Bridget Driscoll was the first person to die on a British road when, on 17th August 1896, a motor car collided with her on the grounds of Crystal Palace in South London. At the inquest, the coroner, Percy Mason, said that he hoped “such a thing would never happen again”. Since then it is estimated that more than 550,000 people have been killed in or by motor vehicles on Britain’s roads.
Amongst such enormous numbers, it is all too easy to see road deaths and injury as an inevitable consequence of the freedom that driving is associated with. The UK Government for one appears to take this position. In 2010, the incoming government aligned its dash for economic growth with unfettered support for travel by motor vehicle. There was a nine-year fuel duty freeze, a £30 billion roadbuilding programme, cuts to public transport and especially bus services.
It also removed pre-existing targets for casualty reduction. Compared with 2010 (1,850 fatalities), UK road deaths in 2017 were only 3% lower (1,793 fatalities). At the same time, risk has continued to be transferred away from those in motor vehicles (835 deaths 2010; 787 deaths 2017 (-5.7%)) towards those on foot in particular (405 deaths 2010; 470 deaths 2017 (+16.0%)).
Some UK highway authorities are increasing their ambition to improve the safety of roads. Most notably in London the incoming mayoral administration in May 2016 adopted a Vision Zero approach to road safety. As in almost all other forms of transportation, this approach deems it unacceptable that lives are lost as we move around. The rail, air and maritime industries have been transformed by this “safe system” approach, where it is not the responsibility of individuals to ensure safety, but of the system that surrounds them.
In London, the 2018 Mayor’s Transport Strategy set the target for no deaths or serious injuries on London’s roads by 2041. The TfL Vision Zero Action Plan which sets out how to achieve this, was launched in July 2018.
Many cities’ Vision Zero plans are long on aspiration and short on action. While imperfect, TfL’s Vision Zero Action Plan sets out clearly what must change on our streets and roads. The main themes include:
- 20mph limits on all of the Red Route roads inside the Congestion Charging Zone by May 2020 and a further 37 locations across the rest of London over the next few years;
- improvements to 73 junctions around London as part of its Safer Junctions programme;
- all new TfL buses to be fitted with mandatory speed limiters; and
- a boost to enforcement by the Metropolitan Police including major operations to tackle dangerous driving and speeding on the A10 and A12.
But there are problems in London too.

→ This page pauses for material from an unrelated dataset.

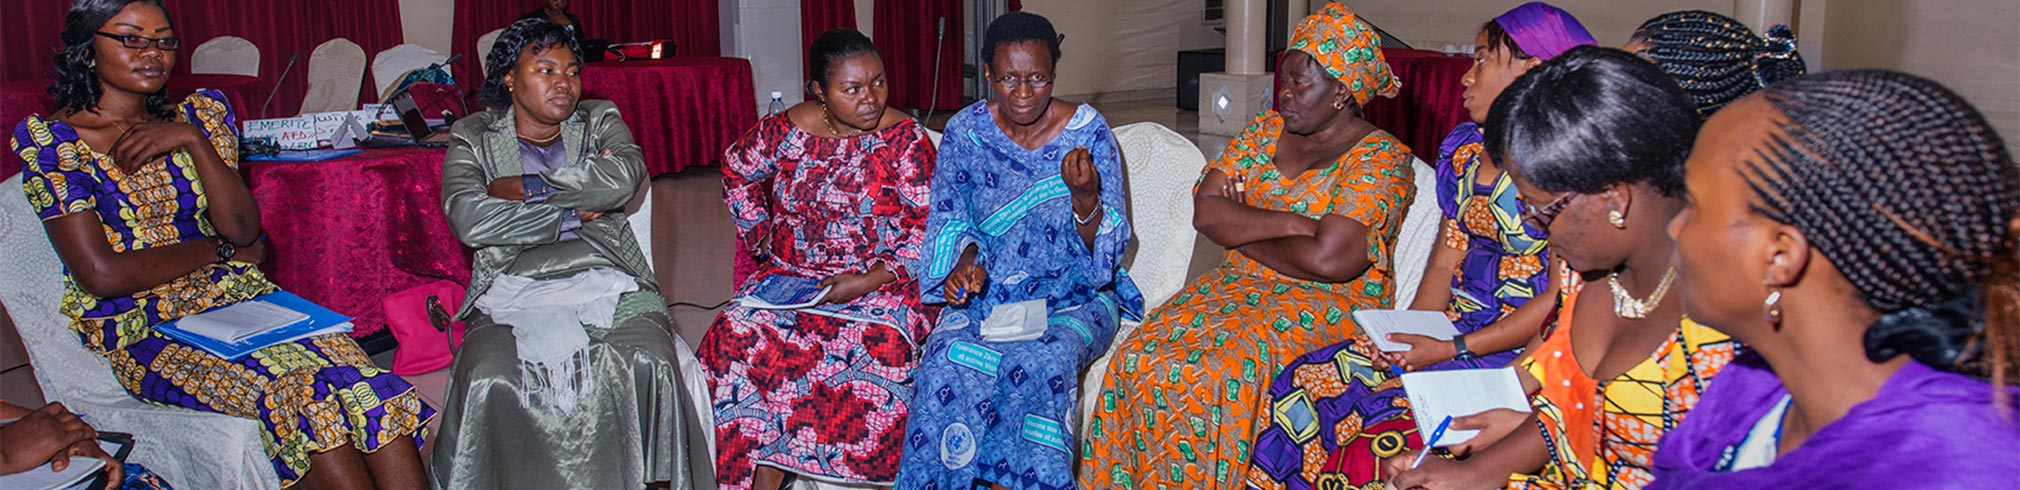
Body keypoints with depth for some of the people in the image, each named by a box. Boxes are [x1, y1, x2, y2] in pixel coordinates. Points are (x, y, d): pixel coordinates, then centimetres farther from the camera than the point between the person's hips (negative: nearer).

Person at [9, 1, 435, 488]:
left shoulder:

While the numbers of deaths on London’s roads have fallen in recent years, the number of serious injuries continues to rise (irrespective of the changes to the ways that casualties are reported). People walking and cycling continue to increase as a proportion of all fatal and serious injury casualties. While TfL are developing good policies, there is too little demand for change among London’s local and regional politicians. Communities are also struggling to understand what they should ask for; what makes their roads and streets both safe and more pleasant places to be.
Action Vision Zero has been set up to help communities campaign for the things proven to work to reduce road casualties. Key to this is a fairer balance between people and motor vehicles.
In built-up areas, we need to see fewer vehicles on our roads and better provision for public transport. Motor vehicles must travel at no more than 20mph and residential neighbourhoods should be free from rat-running through traffic. We need HGVs designed so that drivers can see people on foot and people cycling. We need protected cycle lanes on main roads and frequent and safe crossing facilities for people on foot.
The outcomes of a Vision Zero approach go far beyond road safety, of course. These policies will also help councils achieve their climate change goals, reduce horrific levels of air pollution and ensure people can build more physical activity into their daily lives.
This is also a matter of social justice. It is simply not fair that people walking bear the brunt of road risk. Fear of danger also prevents people choosing to walk or cycle, which further locks us into a future of car dependency. The time has come to break this vicious circle.
We will do our best to give groups and individuals all the practical advice and support they need to lobby their elected representatives to adopt Vision Zero policies and to introduce measures that will make streets and roads safe and attractive for us all.
It is no longer good enough to say we want to reduce casualties but do nothing effective about it. What works is known and we will do our best to get these measures implemented in order to drive down the numbers of casualties on our roads to the only number that is acceptable – zero.